The day he was whipping discs around Guaranteed Rate Field wasn't that involved. He was just showing off. He could have fooled me, though, as I watched him land one through the doorway in the visitor's dugout.

It seemed like a hole in one. It turns out it wasn't quite so intentional.

"I was just throwing for distance, trying to show off here," he said. "I was nervous. I think if one of those hits somebody, I think that'd be trouble. So I was like, 'Man, I hope I didn't just nail somebody.'"

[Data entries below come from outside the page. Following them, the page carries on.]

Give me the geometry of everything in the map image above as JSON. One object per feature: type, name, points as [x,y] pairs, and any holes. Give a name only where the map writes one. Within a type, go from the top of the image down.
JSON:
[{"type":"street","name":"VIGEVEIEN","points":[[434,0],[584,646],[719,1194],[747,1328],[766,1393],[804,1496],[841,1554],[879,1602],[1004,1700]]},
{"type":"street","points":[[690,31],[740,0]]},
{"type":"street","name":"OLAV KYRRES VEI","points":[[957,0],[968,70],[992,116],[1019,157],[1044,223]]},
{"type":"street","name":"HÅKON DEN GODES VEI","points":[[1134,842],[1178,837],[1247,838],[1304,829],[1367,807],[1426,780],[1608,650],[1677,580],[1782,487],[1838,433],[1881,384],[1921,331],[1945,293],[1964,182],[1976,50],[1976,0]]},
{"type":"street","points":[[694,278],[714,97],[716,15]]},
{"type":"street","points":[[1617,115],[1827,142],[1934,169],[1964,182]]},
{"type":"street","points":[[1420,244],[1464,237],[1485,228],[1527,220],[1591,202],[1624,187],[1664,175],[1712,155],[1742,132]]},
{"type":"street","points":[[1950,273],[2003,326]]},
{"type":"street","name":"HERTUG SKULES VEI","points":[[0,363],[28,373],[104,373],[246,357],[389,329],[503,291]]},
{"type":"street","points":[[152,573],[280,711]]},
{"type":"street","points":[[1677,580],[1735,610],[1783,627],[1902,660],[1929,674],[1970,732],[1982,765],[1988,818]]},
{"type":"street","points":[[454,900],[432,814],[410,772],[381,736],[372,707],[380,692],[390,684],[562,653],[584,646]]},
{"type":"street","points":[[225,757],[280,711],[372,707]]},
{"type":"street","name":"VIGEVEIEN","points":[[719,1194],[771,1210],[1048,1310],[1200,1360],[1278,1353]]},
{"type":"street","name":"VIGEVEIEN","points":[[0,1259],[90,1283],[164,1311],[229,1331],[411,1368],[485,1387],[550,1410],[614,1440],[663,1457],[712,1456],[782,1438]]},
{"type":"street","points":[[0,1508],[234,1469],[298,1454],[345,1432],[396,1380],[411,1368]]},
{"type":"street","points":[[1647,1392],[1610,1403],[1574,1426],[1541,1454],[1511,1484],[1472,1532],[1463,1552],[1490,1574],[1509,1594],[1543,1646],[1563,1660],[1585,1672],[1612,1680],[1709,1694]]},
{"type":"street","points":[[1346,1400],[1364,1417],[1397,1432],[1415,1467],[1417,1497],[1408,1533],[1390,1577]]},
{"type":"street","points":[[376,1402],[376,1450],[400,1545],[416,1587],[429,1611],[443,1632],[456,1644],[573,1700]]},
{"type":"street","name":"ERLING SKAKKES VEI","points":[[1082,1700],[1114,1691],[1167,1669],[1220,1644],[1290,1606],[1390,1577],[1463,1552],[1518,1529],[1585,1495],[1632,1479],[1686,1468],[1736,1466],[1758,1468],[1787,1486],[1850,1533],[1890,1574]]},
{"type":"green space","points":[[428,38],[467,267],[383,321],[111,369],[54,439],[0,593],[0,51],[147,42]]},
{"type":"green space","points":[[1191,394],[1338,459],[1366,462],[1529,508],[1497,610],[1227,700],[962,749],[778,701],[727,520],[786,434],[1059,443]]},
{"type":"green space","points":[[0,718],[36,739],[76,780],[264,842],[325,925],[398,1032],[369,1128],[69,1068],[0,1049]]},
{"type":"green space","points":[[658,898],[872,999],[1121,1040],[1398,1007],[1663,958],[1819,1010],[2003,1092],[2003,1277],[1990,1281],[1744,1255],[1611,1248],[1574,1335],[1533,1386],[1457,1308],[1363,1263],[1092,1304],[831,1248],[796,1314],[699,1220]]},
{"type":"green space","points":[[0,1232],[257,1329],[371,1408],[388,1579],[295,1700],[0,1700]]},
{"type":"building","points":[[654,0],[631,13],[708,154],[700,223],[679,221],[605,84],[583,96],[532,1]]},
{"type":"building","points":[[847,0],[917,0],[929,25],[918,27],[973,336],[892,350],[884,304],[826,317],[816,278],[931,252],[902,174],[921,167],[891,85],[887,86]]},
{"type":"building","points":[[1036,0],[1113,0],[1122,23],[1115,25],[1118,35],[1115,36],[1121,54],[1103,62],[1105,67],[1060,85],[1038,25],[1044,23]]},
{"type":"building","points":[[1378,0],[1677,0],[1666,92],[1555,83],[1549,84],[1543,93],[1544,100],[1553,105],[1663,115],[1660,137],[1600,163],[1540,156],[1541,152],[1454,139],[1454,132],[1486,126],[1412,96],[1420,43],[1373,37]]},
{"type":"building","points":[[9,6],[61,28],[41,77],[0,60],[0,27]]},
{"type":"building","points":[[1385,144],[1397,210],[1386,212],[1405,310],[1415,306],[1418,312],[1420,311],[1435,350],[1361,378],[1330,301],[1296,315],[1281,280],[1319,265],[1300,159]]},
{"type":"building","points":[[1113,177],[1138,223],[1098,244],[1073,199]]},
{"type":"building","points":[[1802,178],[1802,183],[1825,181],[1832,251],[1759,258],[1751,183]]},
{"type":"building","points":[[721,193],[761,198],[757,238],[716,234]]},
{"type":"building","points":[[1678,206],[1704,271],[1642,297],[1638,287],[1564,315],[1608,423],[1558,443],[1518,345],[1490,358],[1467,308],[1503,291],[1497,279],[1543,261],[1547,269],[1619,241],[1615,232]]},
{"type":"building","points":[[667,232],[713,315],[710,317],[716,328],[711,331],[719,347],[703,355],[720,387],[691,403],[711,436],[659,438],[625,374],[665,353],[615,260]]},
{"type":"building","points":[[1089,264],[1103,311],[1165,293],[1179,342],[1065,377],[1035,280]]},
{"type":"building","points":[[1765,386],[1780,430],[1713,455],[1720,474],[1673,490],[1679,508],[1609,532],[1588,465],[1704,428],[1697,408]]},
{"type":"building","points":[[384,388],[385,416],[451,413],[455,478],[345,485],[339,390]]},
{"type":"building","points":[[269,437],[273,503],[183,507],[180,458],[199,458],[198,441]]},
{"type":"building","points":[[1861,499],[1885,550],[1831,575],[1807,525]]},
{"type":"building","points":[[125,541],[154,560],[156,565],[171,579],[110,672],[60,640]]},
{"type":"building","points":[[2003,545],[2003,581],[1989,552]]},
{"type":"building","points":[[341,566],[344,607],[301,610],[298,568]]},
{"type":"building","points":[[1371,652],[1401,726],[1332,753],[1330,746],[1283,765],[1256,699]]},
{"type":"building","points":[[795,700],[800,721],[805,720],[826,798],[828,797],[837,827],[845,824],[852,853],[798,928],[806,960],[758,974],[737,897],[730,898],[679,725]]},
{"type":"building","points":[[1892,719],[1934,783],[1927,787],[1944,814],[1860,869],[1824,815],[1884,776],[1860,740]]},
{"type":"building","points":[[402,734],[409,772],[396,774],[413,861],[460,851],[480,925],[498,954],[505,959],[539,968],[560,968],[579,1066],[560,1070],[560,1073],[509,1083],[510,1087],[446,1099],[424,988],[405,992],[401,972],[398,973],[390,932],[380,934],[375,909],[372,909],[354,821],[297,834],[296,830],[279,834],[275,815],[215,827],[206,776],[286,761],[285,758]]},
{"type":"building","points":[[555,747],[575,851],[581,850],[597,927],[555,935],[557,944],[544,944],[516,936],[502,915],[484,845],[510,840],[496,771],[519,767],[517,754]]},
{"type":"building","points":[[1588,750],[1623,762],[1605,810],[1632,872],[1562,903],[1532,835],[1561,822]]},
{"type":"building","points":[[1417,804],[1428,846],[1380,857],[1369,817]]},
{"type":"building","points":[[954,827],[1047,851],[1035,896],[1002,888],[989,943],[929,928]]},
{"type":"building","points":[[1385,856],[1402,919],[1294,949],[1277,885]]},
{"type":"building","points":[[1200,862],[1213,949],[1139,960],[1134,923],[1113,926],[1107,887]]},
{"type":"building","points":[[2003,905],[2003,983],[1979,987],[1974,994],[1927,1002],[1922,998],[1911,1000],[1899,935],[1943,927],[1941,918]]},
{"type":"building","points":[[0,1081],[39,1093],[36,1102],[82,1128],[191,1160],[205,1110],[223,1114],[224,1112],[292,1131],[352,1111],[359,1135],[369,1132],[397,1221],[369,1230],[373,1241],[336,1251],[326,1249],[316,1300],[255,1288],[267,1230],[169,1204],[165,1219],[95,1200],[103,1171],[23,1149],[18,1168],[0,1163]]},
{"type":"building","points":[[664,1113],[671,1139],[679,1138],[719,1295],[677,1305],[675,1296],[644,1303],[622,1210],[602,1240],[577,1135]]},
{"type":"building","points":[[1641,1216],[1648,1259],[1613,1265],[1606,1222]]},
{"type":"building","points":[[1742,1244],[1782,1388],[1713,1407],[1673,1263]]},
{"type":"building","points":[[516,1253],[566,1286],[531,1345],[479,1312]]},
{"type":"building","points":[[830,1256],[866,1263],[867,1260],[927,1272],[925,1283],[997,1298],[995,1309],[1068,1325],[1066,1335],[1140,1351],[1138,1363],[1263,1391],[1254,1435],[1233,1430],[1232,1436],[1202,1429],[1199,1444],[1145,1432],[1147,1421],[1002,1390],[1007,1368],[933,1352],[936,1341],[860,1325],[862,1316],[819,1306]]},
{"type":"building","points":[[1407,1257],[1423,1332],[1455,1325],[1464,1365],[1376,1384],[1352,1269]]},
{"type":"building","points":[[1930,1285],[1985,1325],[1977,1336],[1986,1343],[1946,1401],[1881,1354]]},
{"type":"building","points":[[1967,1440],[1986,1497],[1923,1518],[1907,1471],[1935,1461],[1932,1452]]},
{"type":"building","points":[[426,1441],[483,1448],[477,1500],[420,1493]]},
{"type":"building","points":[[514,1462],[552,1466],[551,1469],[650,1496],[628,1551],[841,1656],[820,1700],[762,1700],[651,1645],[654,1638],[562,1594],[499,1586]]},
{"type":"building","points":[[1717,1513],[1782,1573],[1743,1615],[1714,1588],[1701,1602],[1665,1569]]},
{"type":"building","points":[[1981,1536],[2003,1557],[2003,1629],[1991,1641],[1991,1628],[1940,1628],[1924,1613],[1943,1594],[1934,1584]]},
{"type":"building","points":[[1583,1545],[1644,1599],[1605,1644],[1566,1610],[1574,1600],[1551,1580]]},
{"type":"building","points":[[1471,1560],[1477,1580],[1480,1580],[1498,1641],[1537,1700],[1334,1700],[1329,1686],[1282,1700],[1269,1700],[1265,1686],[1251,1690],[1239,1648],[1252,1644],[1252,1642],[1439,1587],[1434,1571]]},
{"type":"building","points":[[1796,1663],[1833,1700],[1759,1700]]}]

Cease said throwing discs at the ballpark is a great way to relax and get away from the intense focus on baseball required for players to do their job well. It sounded a lot like the description teammate Liam Hendriks gave of the benefits of his personal love of LEGOs last week.

It sounds like "LEGO Liam" and "Disc Golf Dylan" should be besties. Apparently, though, there's a bit of a friendly clubhouse rivalry brewing between the two hobbyists.

"He makes fun of me for disc golf, and I make fun of his LEGO stuff all the time," Cease said. "He'll say something along the lines of, 'Why don't you get your food with your disc?' And I'll be like, 'Why don't you build a LEGO plate for yours?'"

While he's working on the level of appreciation inside the clubhouse, Cease's interest and love of the sport has been appreciated outside of it. And as a result, he's grown his disc collection with the help of some of the sport's top players, Cease naming Paul McBeth, Ricky Wysocki and Garrett Guthrie as pros who have sent him discs. He's even got a sponsorship himself with a company that makes discs.

Cease wants his own signature disc one day. And that might happen if he follows through on some big plans to make a disc-golf YouTube channel. According to Cease, that will only happen if he keeps having the same kind of success on the mound he has to this point this season.

So more performances like his brilliant dismantling of the Detroit Tigers on Sunday — seven shutout innings, 10 strikeouts and only one walk to lower his season ERA to 3.36 — equal more disc-golf videos coming your way this winter.

"I might make a YouTube channel this offseason, we'll see," he said. "I just want to solidify myself here first. ... I just think it might be a bad look if I don't perform up to my expectations here and then go play disc golf.

"If I perform well here, I'll do it."